APRIL 11, 2022
Personal Change Often Comes By Way Of Shock
In their book, Overcoming Bias, Tiffany Janna and Matthew Freeman write that “A lack of awareness of your own bias allows you to move through the world without consideration of your impact on others.”
Most people don’t know their biases. We don’t see it when we cross the street to avoid certain people or put a resume on the bottom of the pile because they have a ethnic-sounding name.
Bias is so entrenched in us that most people think everybody else is biased, but not ourselves!
But human nature doesn’t work that way.

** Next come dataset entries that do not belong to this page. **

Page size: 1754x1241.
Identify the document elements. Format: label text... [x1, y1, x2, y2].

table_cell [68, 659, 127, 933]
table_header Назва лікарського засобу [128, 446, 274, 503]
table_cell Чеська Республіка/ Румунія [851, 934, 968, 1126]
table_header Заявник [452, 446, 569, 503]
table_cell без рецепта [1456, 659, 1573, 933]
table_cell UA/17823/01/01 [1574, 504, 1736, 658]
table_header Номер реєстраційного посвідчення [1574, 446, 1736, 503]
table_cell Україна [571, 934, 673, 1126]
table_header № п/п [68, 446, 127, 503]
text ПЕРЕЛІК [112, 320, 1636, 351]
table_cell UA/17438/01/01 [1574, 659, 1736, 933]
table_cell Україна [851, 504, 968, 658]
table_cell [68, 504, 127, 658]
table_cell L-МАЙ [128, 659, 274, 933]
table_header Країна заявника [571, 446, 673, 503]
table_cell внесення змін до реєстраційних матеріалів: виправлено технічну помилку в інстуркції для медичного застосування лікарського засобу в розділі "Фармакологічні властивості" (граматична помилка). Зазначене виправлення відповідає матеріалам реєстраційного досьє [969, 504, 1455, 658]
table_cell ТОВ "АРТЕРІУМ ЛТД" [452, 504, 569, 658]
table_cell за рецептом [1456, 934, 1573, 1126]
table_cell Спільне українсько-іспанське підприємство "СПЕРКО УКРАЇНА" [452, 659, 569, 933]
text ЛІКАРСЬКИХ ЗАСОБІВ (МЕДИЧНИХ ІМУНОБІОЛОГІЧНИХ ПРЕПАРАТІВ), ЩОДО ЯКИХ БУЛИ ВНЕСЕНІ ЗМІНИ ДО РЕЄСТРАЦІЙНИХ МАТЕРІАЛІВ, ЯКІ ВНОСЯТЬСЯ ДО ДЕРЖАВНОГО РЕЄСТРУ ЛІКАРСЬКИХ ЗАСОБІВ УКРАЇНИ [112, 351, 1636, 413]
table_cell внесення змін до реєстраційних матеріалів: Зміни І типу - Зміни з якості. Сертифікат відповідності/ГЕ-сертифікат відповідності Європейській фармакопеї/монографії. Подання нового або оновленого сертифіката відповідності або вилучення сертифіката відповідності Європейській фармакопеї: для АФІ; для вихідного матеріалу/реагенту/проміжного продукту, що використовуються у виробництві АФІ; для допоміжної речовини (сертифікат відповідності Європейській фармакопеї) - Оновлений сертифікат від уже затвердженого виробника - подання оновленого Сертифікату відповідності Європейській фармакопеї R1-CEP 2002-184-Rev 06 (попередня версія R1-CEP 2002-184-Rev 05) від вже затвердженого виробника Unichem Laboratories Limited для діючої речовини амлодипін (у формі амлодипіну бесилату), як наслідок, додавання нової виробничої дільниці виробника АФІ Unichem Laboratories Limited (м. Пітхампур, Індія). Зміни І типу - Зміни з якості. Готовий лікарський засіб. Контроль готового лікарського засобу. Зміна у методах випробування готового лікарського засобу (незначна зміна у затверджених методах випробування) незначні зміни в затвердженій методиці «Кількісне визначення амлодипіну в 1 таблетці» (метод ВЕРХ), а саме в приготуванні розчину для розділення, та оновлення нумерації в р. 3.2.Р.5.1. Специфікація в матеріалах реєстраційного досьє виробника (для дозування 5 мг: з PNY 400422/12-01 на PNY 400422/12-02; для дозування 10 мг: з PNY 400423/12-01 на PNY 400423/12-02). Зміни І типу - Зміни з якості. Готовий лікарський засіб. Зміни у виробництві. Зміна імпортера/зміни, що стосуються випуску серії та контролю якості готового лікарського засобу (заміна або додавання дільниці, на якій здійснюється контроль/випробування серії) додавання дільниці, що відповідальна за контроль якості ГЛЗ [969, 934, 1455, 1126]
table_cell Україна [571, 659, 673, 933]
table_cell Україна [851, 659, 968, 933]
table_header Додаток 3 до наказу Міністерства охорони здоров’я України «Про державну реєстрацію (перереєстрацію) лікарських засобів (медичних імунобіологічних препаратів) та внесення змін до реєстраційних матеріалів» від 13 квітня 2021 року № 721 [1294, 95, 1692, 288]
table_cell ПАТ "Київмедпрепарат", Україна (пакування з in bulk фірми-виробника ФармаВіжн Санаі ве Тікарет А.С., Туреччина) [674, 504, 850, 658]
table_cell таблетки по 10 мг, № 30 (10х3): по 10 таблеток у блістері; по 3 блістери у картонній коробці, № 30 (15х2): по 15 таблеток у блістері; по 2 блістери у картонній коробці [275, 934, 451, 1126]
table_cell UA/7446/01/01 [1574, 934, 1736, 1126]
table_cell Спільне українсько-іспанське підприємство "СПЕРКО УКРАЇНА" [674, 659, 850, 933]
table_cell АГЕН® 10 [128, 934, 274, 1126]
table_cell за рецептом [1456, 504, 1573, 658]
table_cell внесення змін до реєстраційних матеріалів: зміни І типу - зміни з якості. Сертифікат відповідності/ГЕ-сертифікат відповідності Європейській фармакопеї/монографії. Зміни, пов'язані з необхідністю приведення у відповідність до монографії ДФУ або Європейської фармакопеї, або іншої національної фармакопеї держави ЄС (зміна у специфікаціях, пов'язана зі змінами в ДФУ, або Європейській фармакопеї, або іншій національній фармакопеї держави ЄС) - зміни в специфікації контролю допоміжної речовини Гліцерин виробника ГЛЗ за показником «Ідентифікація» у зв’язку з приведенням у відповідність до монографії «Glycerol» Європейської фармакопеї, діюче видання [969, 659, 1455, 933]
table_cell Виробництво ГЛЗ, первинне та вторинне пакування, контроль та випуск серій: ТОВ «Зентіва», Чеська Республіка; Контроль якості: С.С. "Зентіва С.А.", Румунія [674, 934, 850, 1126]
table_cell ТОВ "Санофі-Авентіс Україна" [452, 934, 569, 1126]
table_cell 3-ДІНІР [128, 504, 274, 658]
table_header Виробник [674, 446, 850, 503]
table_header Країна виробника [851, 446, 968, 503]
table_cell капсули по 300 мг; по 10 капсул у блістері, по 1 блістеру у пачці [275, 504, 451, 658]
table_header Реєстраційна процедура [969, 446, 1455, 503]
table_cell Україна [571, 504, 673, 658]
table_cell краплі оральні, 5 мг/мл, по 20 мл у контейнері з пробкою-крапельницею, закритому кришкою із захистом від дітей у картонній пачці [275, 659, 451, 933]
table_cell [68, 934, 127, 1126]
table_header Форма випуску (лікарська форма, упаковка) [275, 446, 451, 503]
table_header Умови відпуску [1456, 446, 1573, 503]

Most of us don’t have the self awareness to see ourselves with perspective.
The reality is that people can overcome their biases either by a sustained lifelong self-effort or an external shock to the system.
A Shock That Awakens
DEIB practitioners and equity-minded leaders hold a mirror up for people to see the impact of their words or behavior. For example:
“Wow, you are so articulate!”
“What do you mean?”
“Did you know that when you tell a Black person that they’re articulate, what we hear is that you you are surprised at our intelligence or ability to express ourselves.”
“I didn’t mean that!”
Yes, sometimes this is what it takes, being direct and firm. Not to punish, but to awaken.
True, many people won’t get it this easily, or they’ll think you’re being “too sensitive,” or they’ll shut down from fear, but holding up a mirror offers an opportunity for reflection that can help people see their impact on others – and sometimes to see their unseen, unconscious bias.
There’s A Way To Do It
“Calling in” helps a person awaken to their bias. “Calling out” causes people to shut down.
In that conversation above, I could have told the person: “When you tell a Black person that they’re articulate, it means you think Black people are less intelligent.”
That would have been calling him out.
When we call in, we use questions to help the other person see things from our perspective.
By inviting them into dialogue, we hopefully create an exchange, so we’re both educating each other.
Here’s another example.
I style my hair a hundred different ways. If someone asks: “Tawana, Your hair is so beautiful, can I feel it?” then I have a choice.
If I say, “No that’s offensive!” or worse, “You’re being offensive!” then the other person will likely shut down and walk away without understanding.
As much as it’s her responsibility to know better, is that reaction what I really want?
If instead I call her in and respond with “How would you feel if I asked to touch your hair?” then I’m holding up a mirror.
Some people just need to see what they look like.